╭─ Information provided

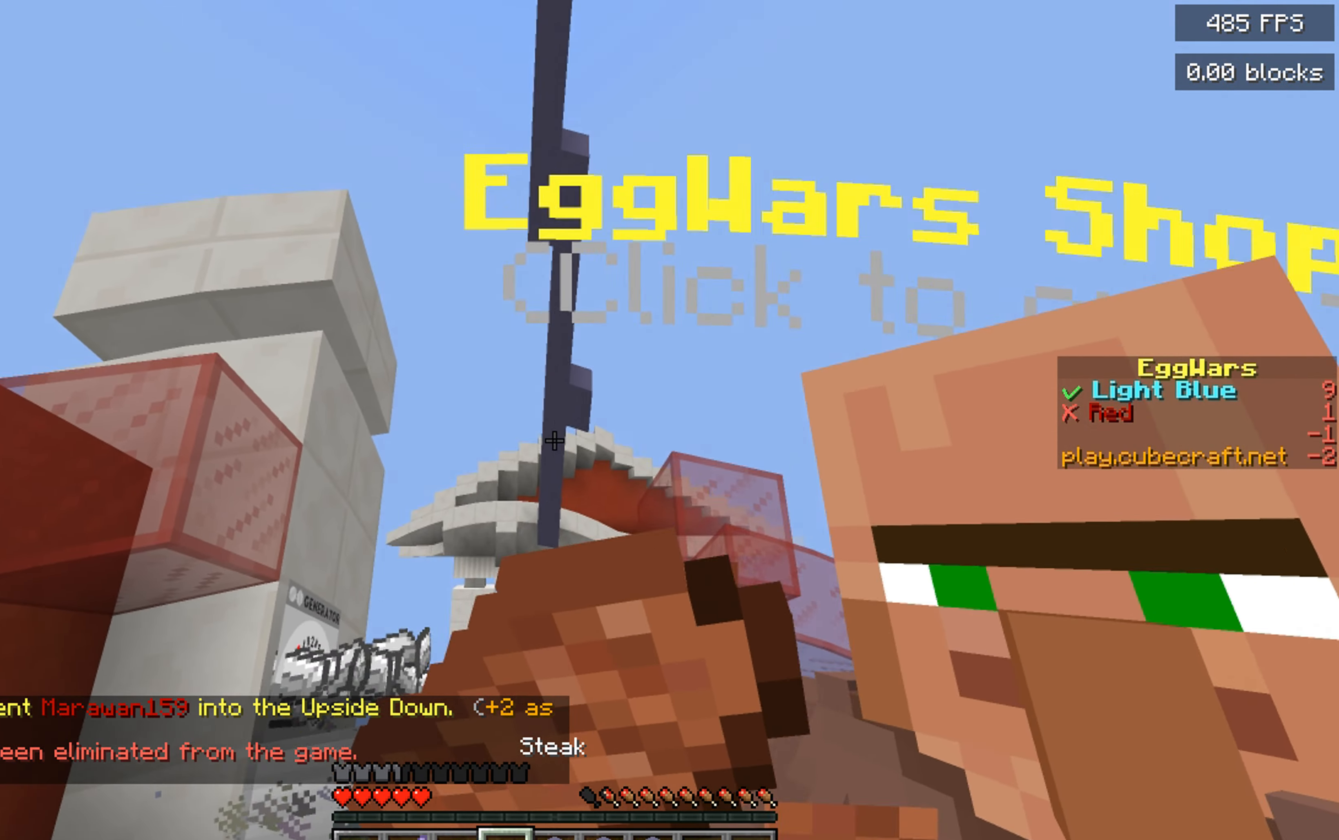
{"keys": ["a", "w"], "mouse": ["right"], "events": []}
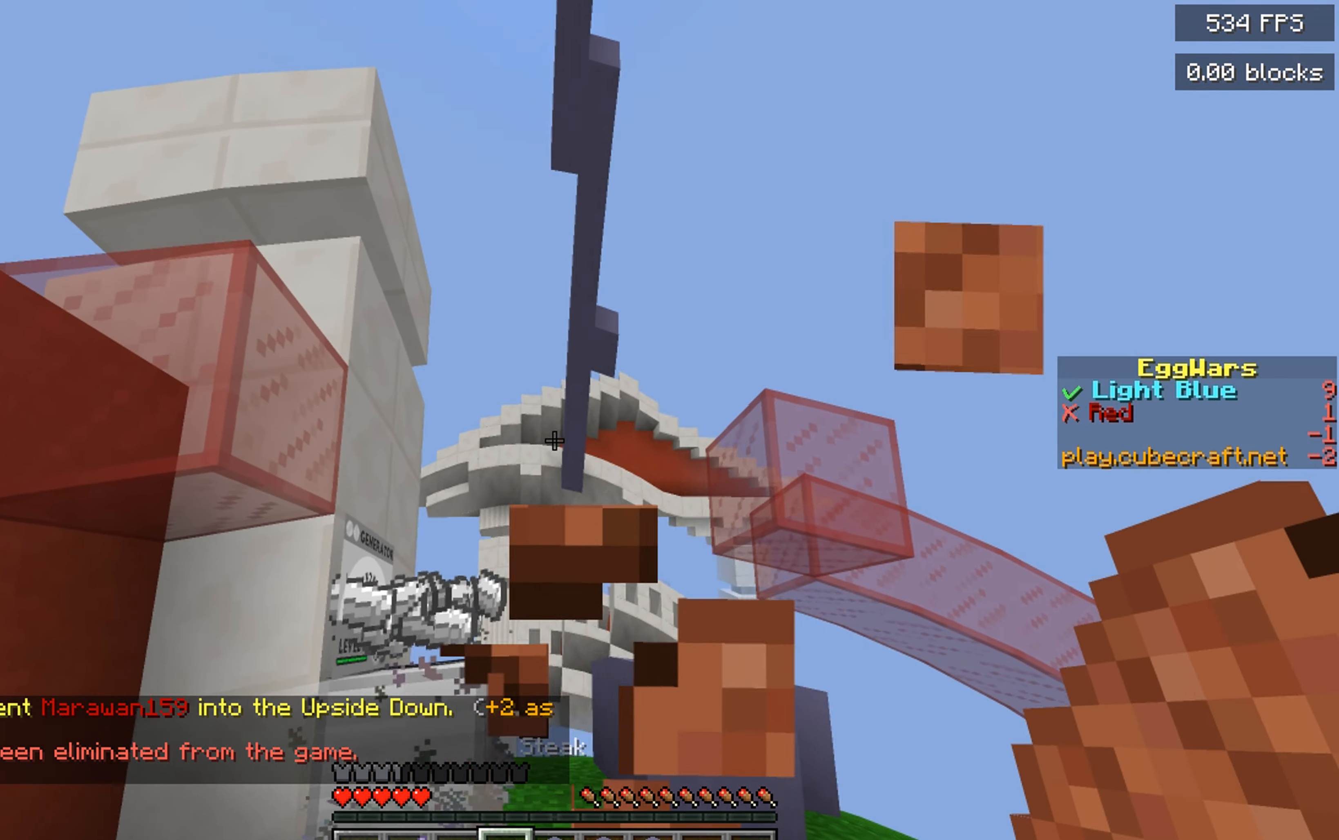
{"keys": ["a"], "mouse": [], "events": [[83, "a", "up"], [183, "space", "down"], [233, "mouse_right", "up"], [317, "a", "down"], [417, "space", "up"], [500, "w", "up"]]}
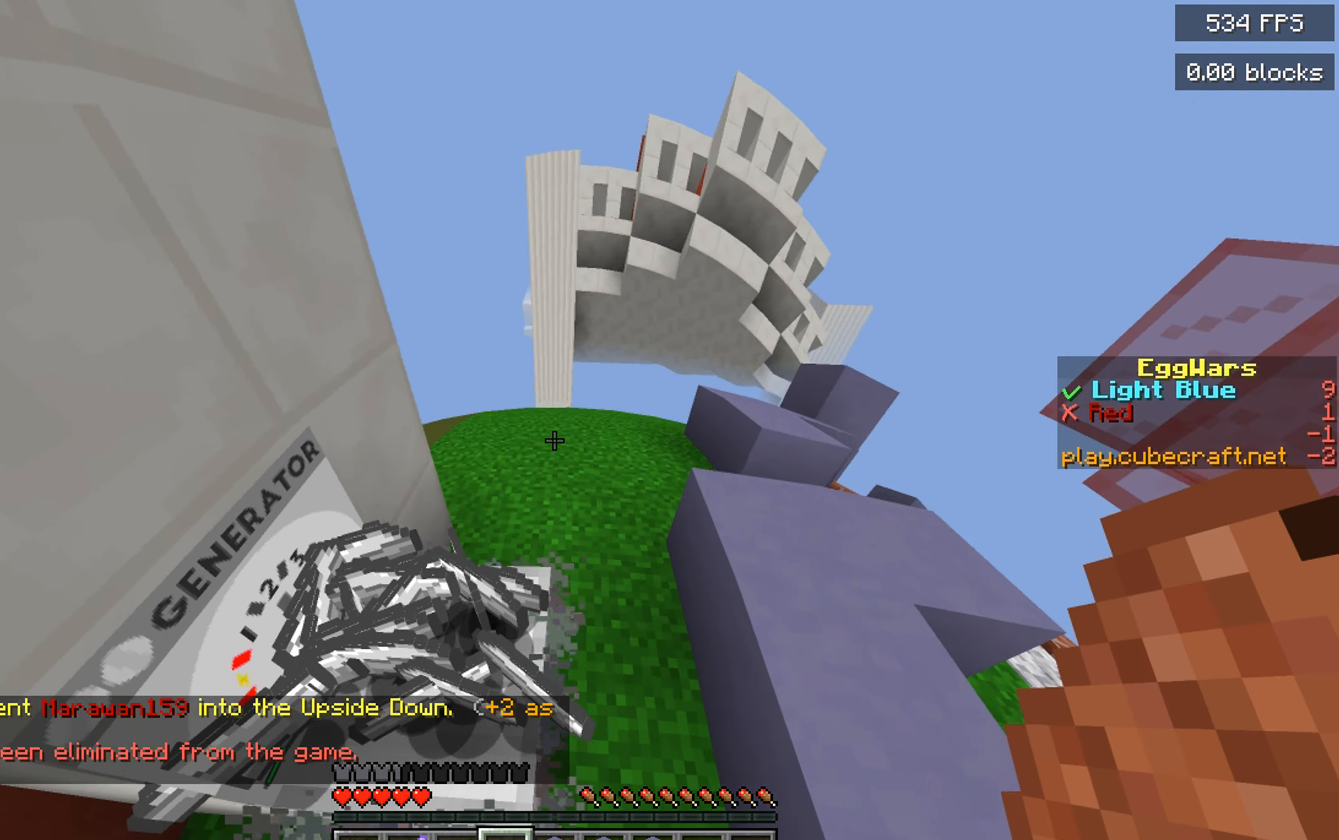
{"keys": [], "mouse": [], "events": [[83, "s", "down"], [300, "a", "up"], [300, "s", "up"]]}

╰─

__Problem description__
Reproduce the whole listing verbatim. Pictures stay out of the copy.

__Result below__
{"keys": ["a", "w"], "mouse": ["right"], "events": []}
{"keys": ["a"], "mouse": [], "events": [[83, "a", "up"], [183, "space", "down"], [233, "mouse_right", "up"], [317, "a", "down"], [417, "space", "up"], [500, "w", "up"]]}
{"keys": [], "mouse": [], "events": [[83, "s", "down"], [300, "a", "up"], [300, "s", "up"]]}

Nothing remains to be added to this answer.